** Opening INPUT FOR THIS TASK block **
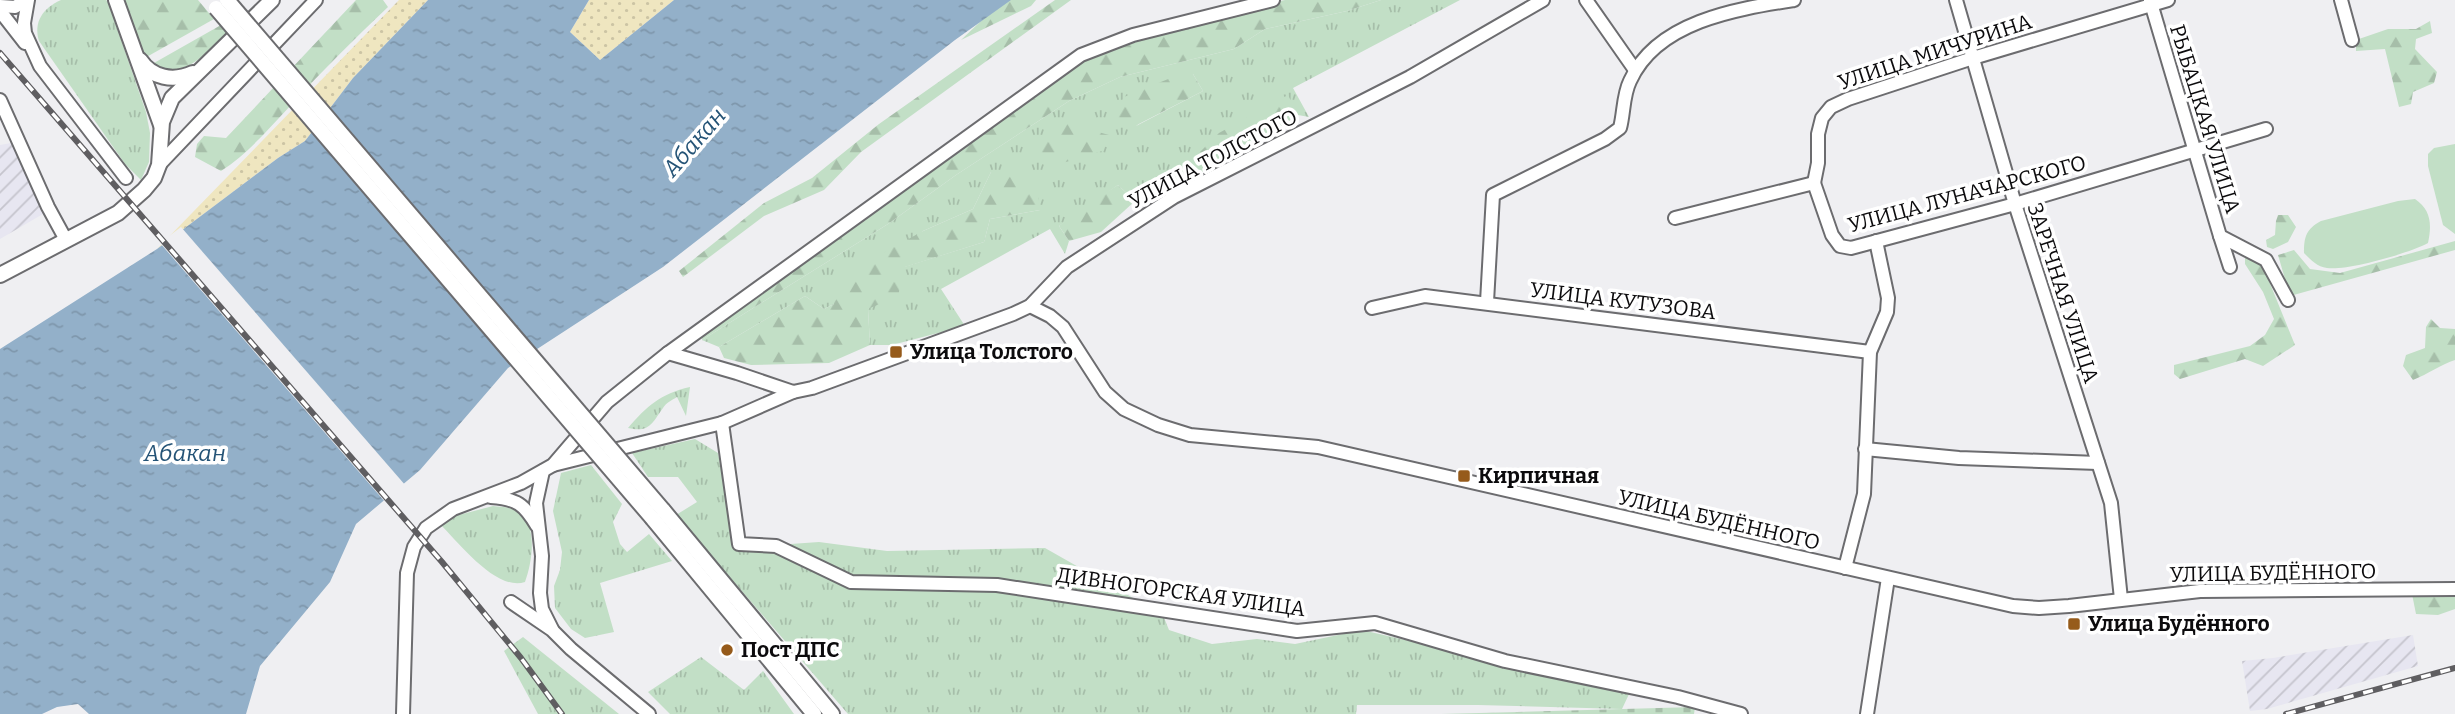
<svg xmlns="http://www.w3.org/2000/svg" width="2455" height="714" font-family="Bitter,serif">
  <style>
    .industrial { fill: url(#industrial-furrows) }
    .grass { fill: url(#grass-tufts); fill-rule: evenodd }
    .forest { fill: url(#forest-firs) }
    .sand { fill: url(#sand-dots) }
    .cemetery { fill: url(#cemetery-stones) }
    .pitch { fill: #c2dfc6 }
    .water { fill: url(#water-ripples) }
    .pier { fill: #efeff2 }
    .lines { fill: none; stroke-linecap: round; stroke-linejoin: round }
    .minor-casing { stroke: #6c6c6f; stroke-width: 16 }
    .major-casing { stroke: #6c6c6f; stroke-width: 18 }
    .minor { stroke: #fff; stroke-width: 12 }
    .major { stroke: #fff; stroke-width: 14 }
    .rail-casing { stroke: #5f5e61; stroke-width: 6 }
    .rail { stroke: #fff; stroke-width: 3.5; stroke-dasharray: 10; stroke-linecap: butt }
    .major-bridge-casing { stroke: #6c6c6f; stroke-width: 18; stroke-linecap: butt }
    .major-bridge { stroke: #fff; stroke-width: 14 }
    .poi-dot { fill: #965b1b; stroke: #fff; stroke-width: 2.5 }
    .labels { text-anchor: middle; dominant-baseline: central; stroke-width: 7; stroke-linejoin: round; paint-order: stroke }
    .street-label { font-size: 21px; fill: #0c0b0d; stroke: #fff }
    .poi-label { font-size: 21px; font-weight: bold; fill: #0c0b0d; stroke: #fff; text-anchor: start }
    .water-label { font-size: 23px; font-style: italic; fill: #245376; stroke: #fff }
  </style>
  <defs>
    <pattern id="industrial-furrows" width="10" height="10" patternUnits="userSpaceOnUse" patternTransform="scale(1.75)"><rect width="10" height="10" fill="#e7e6f1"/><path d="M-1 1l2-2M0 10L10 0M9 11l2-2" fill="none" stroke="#c5c4cd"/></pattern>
    <pattern id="grass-tufts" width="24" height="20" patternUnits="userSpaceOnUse" patternTransform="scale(1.75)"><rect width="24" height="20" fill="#c2dfc6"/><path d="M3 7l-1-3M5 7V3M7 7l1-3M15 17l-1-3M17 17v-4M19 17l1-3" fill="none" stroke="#a6bea9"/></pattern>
    <pattern id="forest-firs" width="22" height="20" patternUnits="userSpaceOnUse" patternTransform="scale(1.75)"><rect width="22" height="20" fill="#c2dfc6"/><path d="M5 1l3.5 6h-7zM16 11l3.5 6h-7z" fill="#a6bea9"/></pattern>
    <pattern id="sand-dots" width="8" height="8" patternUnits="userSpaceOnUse" patternTransform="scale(1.75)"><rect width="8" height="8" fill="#efe6c0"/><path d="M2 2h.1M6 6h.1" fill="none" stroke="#ccc4a4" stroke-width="1.8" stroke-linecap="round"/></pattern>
    <pattern id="cemetery-stones" width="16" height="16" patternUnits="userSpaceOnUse" patternTransform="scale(1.75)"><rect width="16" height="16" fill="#c2dfc6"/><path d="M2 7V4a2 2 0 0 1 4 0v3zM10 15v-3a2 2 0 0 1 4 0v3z" fill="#a6bea9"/></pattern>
    <pattern id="water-ripples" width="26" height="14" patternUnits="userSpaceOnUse" patternTransform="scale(1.75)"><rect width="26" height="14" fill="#93b0c9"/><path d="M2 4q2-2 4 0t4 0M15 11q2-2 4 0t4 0" fill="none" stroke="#7e96ab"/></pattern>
  </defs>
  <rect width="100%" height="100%" fill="#efeff2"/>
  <g class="industrial">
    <polygon points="11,143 43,214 0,239 0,145"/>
    <polygon points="2413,635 2418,666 2267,709 2250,711 2242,661 2273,658"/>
  </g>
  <g class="grass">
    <path d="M61 0H106L108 2 146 112 150 133 149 162 141 180 125 164 39 41C33 22 43 8 61 0Z"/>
    <path d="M1381 0H1460L1293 88 1309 117 1298 115 1287 96 1186 166 1184 181 1135 201 1118 185 1059 226 1069 241 1065 254 1050 229 941 289 965 326 892 345H870L868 309 904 267 984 242 990 219 1040 210 991 172 973 209 923 231 834 304 824 309 805 296 719 347 702 340 888 224 956 175 1069 101 1120 77 1234 49 1265 29 1347 11ZM1193 74 1203 91 1136 126Z"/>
    <path d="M690 387 686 416 677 397C672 400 666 403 663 408 652 423 650 433 628 428 647 406 660 394 690 387Z"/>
    <polygon points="695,439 718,453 736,548 819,542 887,551 1045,548 1163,615 1169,630 1212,644 1257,639 1295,644 1362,630 1630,692 1622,709 1478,705 1357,705 1356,714 848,714 676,515 697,502 678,477 648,477 632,453"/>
    <polygon points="591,465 622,504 613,522 620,544 627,552 649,534 672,561 600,583 614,632 585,638 571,629 555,608 554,586 560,570 562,552 553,511 561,473"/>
    <path d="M493 506C502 507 513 507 520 513 538 527 532 563 525 582 497 592 459 543 440 524L455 516Z"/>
    <polygon points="523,637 619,714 538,714 504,651"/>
    <polygon points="701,657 744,690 763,671 794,714 670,714 648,692"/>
  </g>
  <g class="forest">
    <polygon points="120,0 198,0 214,19 143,59"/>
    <path d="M356 0H383L388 7C355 38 323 70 292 104 270 127 248 154 221 171L195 157 197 144 204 136 226 138Z"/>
    <polygon points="1003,0 1036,0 1031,6 961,40"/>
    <polygon points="1055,0 1071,0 861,152 824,190 764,216 683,277 679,271 764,203 812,178 879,124"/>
    <polygon points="1285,0 1381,0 1347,11 1265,29 1234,49 1120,77 1069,101 956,175 888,224 702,340 702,319 1106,39"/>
    <polygon points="2430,21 2432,33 2416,39 2415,49 2437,72 2434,83 2413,92 2411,104 2399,107 2385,49 2356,51 2356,40 2388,29 2416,29"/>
    <path d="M221 25 228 32C209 50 182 84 154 63Z"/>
    <polygon points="1193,74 1203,91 1135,126 1113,119 1124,97 1178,75"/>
    <polygon points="1288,95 1298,115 1241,153 1184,181 1186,166 1219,133"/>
    <polygon points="1066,123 1109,135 1102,151 1056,165 1030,155 1047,134"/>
    <polygon points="991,172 1036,174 1040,210 990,219 984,242 905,267 898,296 868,309 870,345 829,363 751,365 724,358 719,347 805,296 824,309 834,304 834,280 923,231 973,209"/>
    <polygon points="1118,185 1135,201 1101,232 1069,241 1059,226 1078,210"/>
    <polygon points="2278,215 2288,215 2296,227 2288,242 2273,249 2267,247 2266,240 2275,235 2276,221"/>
    <polygon points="2455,241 2455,250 2290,296 2278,255 2294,250 2310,269 2340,273"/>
    <polygon points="2245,255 2262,264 2295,345 2263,366 2245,359 2180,379 2174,374 2174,365 2250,346 2265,335 2274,319 2263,292 2245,264"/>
    <path d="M2431 319 2440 328 2455 329V360C2442 364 2428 374 2413 380L2403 366 2406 355 2425 348 2426 327Z"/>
    <polygon points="2455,591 2455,609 2438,615 2416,614 2412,594"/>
  </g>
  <g class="sand">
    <polygon points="399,0 428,0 353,78 305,141 278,158 157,249"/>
    <polygon points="589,0 674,0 600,60 570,32"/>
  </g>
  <polygon class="cemetery" points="1695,707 1694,714 1441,714"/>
  <g class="pitch">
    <polygon points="2455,144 2455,234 2443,225 2428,166 2428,154 2434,148"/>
    <path d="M2415 199C2431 210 2432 224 2428 243 2410 253 2347 271 2327 268 2317 267 2310 259 2304 253 2304 237 2306 229 2321 221L2398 201Z"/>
  </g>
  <polygon class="water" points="428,0 589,0 570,32 600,60 674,0 1011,0 955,40 663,267 508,368 420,470 356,524 330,582 260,666 246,714 89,714 78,704 57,707 42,714 0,714 0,349 157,249 278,158 305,141 353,78"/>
  <polygon class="pier" points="181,227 406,486 386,503 160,243"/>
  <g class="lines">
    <g class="minor-casing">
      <g id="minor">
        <polyline points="28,0 24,23 25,33 40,66 126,178"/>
        <polyline points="1586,0 1635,70"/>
        <polyline points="1956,0 2015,204 2111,503 2121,599"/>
        <polyline points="2150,0 2220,236 2266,260 2288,300"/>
        <polyline points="2341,0 2352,40"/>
        <polyline points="0,6 15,7 26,0"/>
        <polyline points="0,11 25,43"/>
        <polyline points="0,100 48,207 66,240"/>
        <polyline points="159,165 316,0"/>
        <polyline points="1814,183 1832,235 1840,246 1851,248 2015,204 2266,129"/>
        <polyline points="1814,183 1818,163 1818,134 1822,118 1831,107 1848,99 1973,58 2168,0"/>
        <polyline points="1675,218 1814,183"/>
        <polyline points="2220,236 2230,267"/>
        <path d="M1487 302 1493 195 1605 139 1620 128C1624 113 1623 95 1630 81 1657 21 1737 9 1794 0"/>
        <polyline points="1030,306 1050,316 1063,327 1105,392 1124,409 1158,425 1190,435 1318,447 2013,606 2039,608 2069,606 2200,591 2455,589"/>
        <polyline points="1372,308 1425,296 1870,352"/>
        <polyline points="668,353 737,373 793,392 812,388 1013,314 1030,306 1067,267 1174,197 1410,77 1543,0"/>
        <polyline points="722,423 739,544 776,546 851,582 997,585 1297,631 1375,623 1505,661 1678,697 1741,714"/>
        <polyline points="1865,449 1959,458 2098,463"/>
        <polyline points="553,465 722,423 793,392"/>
        <polyline points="543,471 536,503 542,556 540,593 542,609 552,629"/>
        <path d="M491 497C517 499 524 504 537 526"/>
        <polyline points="1845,568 1864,494 1870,352 1887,312 1888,298 1876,241"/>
        <polyline points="511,602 552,630 571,649 649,714"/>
        <polyline points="403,714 407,573 414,547 426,528 453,509 521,483 553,465 607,402 668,353 1081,55 1133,35 1273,0"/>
        <polyline points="1867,714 1888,578"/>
      </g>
    </g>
    <g class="major-casing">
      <g id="major">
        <polyline points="116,0 161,125"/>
        <path d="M140 60C152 78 173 82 193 73"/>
        <polyline points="0,275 118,213 144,190 154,178 159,165 162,122 172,98 272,0"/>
        <polyline points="663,510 832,714"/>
        <polyline points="653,519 814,714"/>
      </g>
    </g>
    <use href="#minor" class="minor"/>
    <use href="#major" class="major"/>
    <g class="rail-casing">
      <g id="rail">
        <polyline points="0,53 442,562 521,658 562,714"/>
        <polyline points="2286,714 2455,668"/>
      </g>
    </g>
    <use href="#rail" class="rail"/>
    <g class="major-bridge-casing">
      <g id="major-bridge">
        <polyline points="227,0 663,510"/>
        <polyline points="216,8 653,519"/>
      </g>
    </g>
    <use href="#major-bridge" class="major-bridge"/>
  </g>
  <g class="poi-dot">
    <rect x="889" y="345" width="14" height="14" rx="3.5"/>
    <rect x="1457" y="469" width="14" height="14" rx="3.5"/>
    <rect x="2067" y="617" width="14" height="14" rx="3.5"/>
    <circle cx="727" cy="650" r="7"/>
  </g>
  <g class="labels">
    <g class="street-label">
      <text transform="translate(1935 52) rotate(-18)">УЛИЦА МИЧУРИНА</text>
      <text transform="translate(2205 119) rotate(73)">РЫБАЦКАЯ УЛИЦА</text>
      <text transform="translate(1213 159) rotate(-28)">УЛИЦА ТОЛСТОГО</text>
      <text transform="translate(1967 194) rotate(-15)">УЛИЦА ЛУНАЧАРСКОГО</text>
      <text transform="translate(2063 293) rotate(72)">ЗАРЕЧНАЯ УЛИЦА</text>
      <text transform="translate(1623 301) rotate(7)">УЛИЦА КУТУЗОВА</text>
      <text transform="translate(1719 520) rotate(13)">УЛИЦА БУДЁННОГО</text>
      <text transform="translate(2273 573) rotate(-1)">УЛИЦА БУДЁННОГО</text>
      <text transform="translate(1181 592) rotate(8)">ДИВНОГОРСКАЯ УЛИЦА</text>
    </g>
    <g class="poi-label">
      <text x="910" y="352">Улица Толстого</text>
      <text x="1478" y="476">Кирпичная</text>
      <text x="2088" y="624">Улица Будённого</text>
      <text x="741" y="650">Пост ДПС</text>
    </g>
    <g class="water-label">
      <text transform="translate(694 142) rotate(-49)">Абакан</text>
      <text x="185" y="453">Абакан</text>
    </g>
  </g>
</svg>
** Closing INPUT FOR THIS TASK block **
Find "linejoin" in the preceding records. Copy each line that holds it.

    .lines { fill: none; stroke-linecap: round; stroke-linejoin: round }
    .labels { text-anchor: middle; dominant-baseline: central; stroke-width: 7; stroke-linejoin: round; paint-order: stroke }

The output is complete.